The e-mail message was not intended, of course, for potential purchasers of the book. But one of the contributors -- George Tremblay of Antioch University in New England -- e-mailed his friends and colleagues his response, which isn't what Elsevier's marketing division was looking for:

"As a contributor to an Elsevier textbook, I received the invitation below," he wrote (above the text of the e-mail from Elsevier). "You might want to reconsider any weight you accord to those Amazon reviews, considering the probability that at least some of them are being bought. I told them this one backfired, as I'd be forwarding it to a listserve of academic psychologists -- the very potential audience for the book (which I hasten to add, I actually do hope will succeed, but Elsevier should be ashamed of themselves)."

Tremblay said he has received two calls from Elsevier officials telling him that the e-mail did not reflect company policy and that the officials were "eager to appear responsive."

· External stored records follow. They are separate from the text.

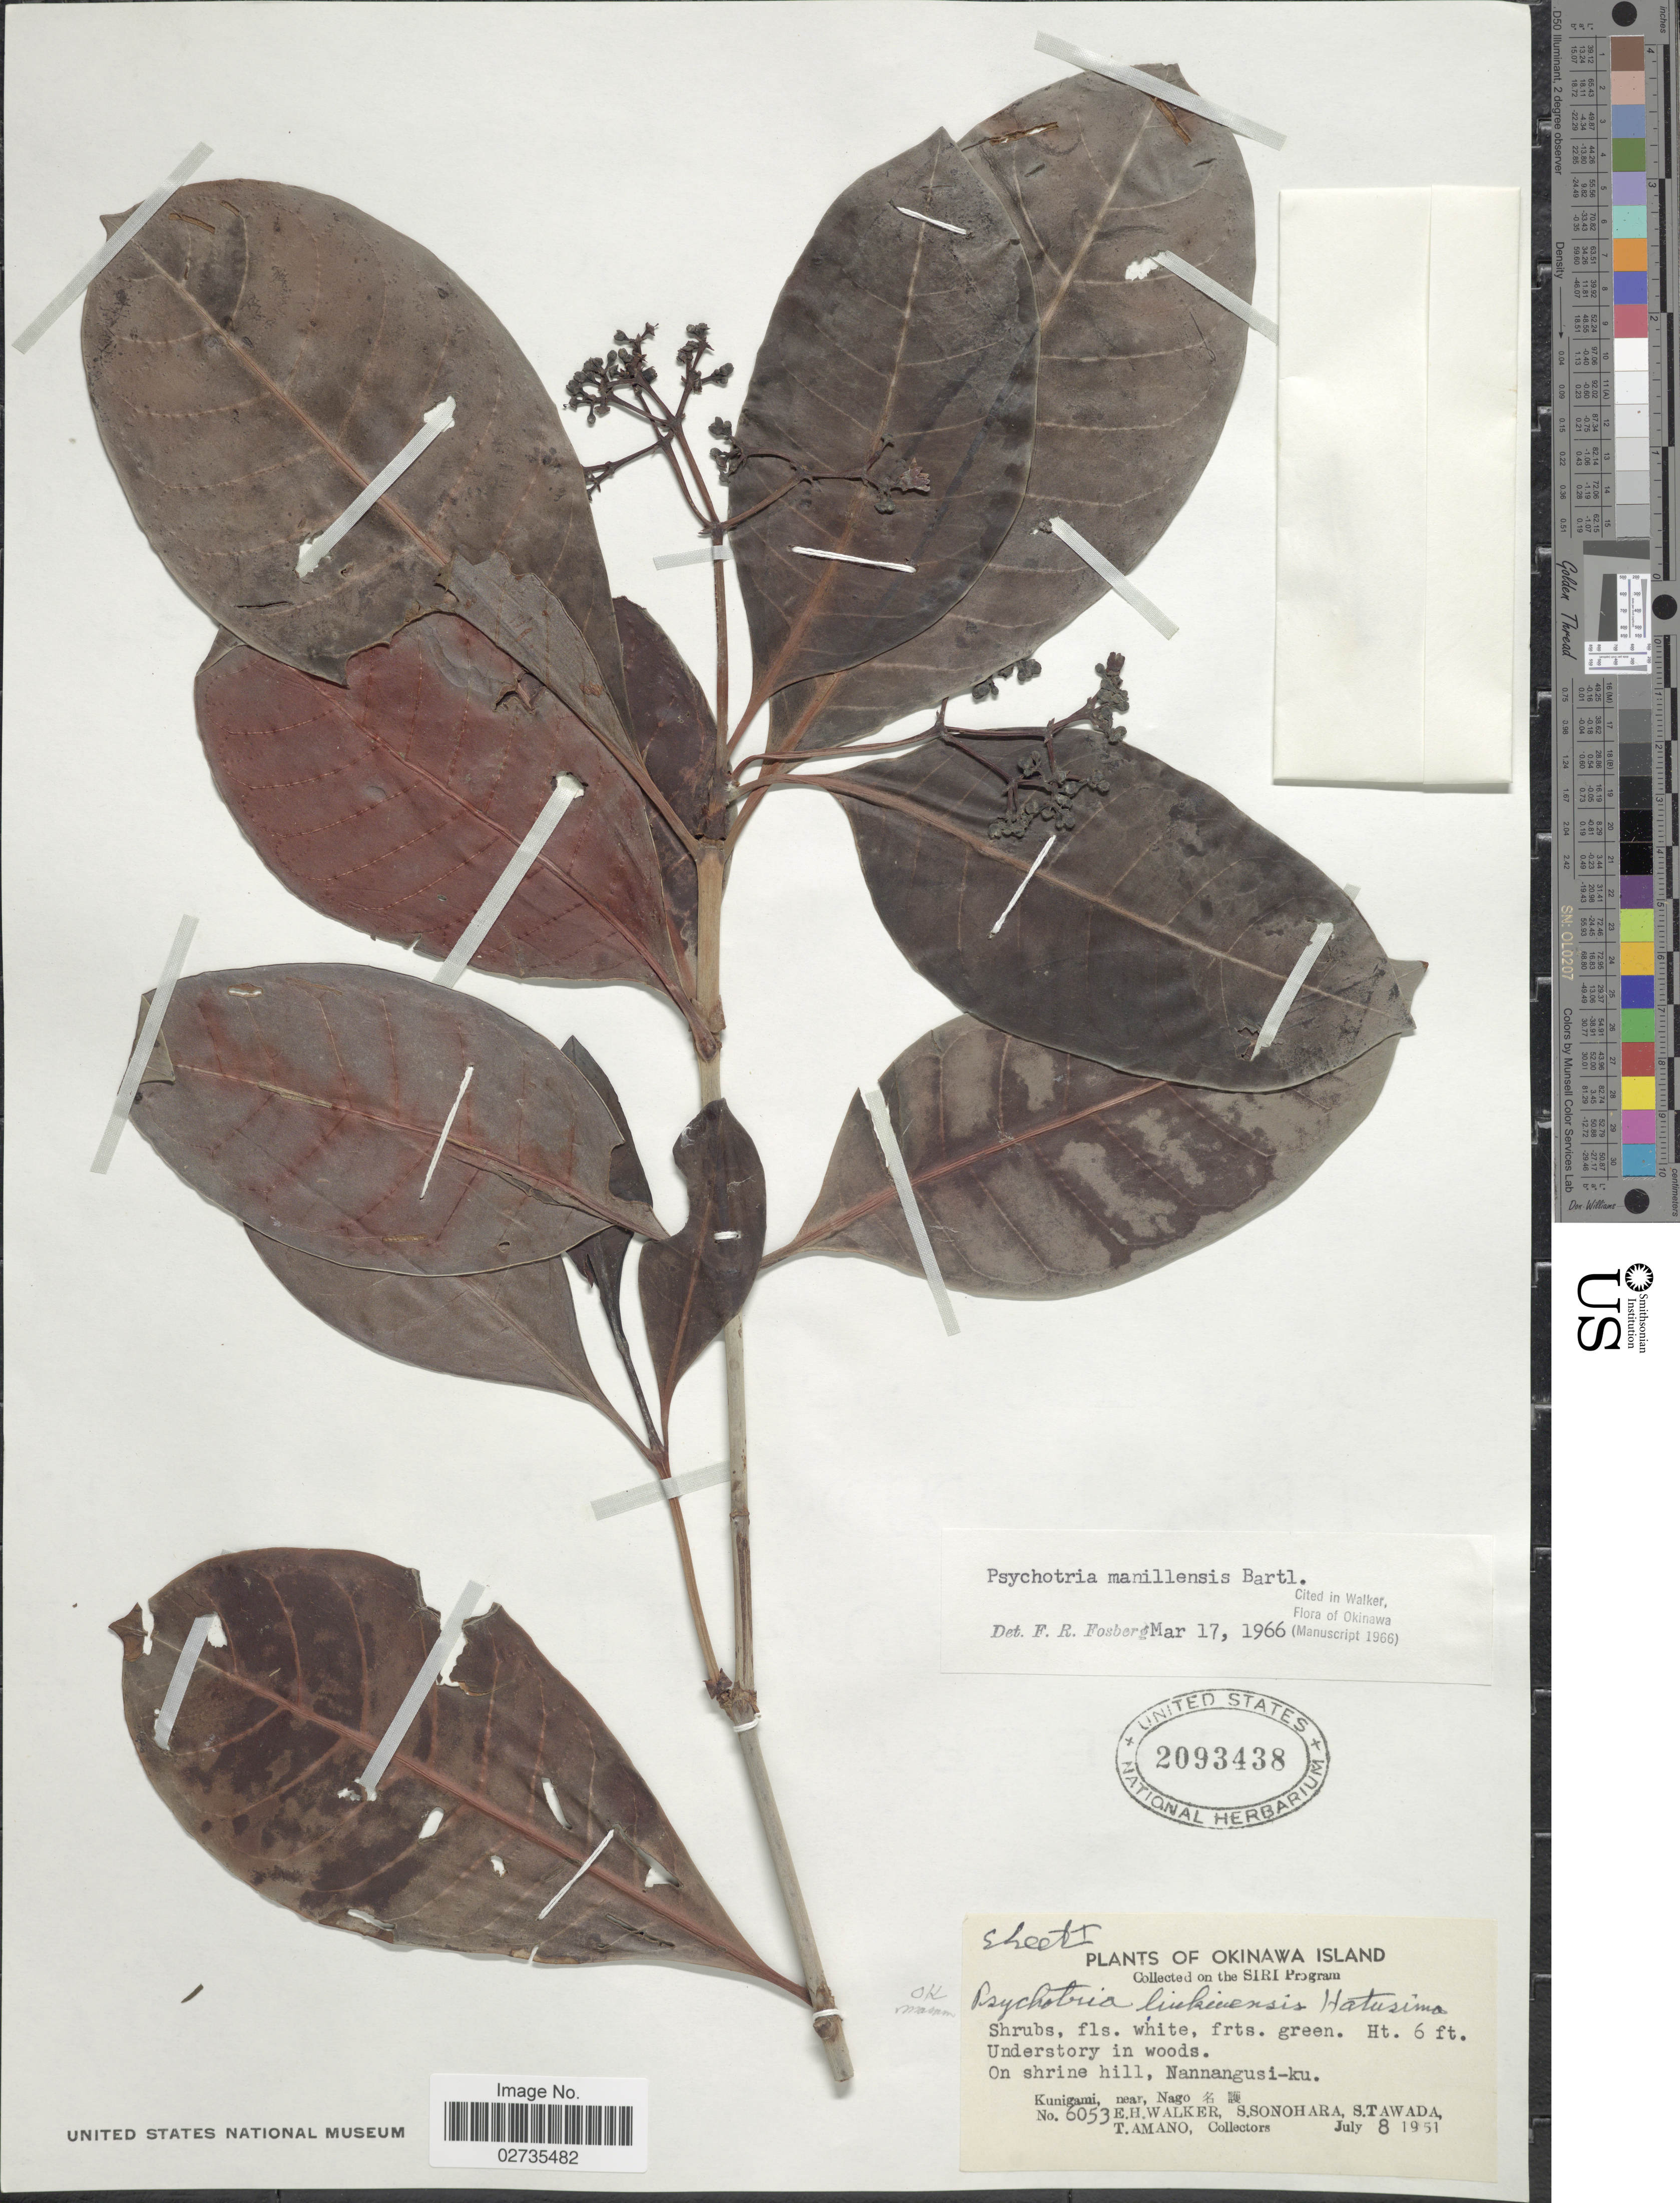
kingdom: Plantae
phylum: Tracheophyta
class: Magnoliopsida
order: Gentianales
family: Rubiaceae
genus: Psychotria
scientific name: Psychotria manillensis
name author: Bartl. ex DC.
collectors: E. H. Walker, S. Sonohara, S. Tawada & T. Amano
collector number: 6053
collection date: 1951-07-08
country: Japan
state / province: Okinawa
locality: Kunigami, near Nago. On shrine hill, Nannangusi-ku.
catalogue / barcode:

Cindy Minor, marketing manager for science and technology at Elsevier, said that the e-mail did not reflect Elsevier policy. She called the request for five star reviews "a poorly written e-mail" by "an overzealous employee." Minor said that the concerns over the marketing pitch have been discussed "at the highest levels" in the company and that nobody favors paying for good reviews. The situation "is not being taken lightly," she said.

"We want unbiased, honest reviews," she said.

Tom Reller, director of corporate relations for Elsevier, issued a statement distinguishing between what was and was not acceptable under company policy. "Encouraging interested parties to post book reviews isn't outside the norm in scholarly publishing, nor is it wrong to offer to nominally compensate people for their time, some of these books are quite large," he said. "But in all instances the request should be unbiased, with no incentives for a positive review, and that's where this particular e-mail went too far."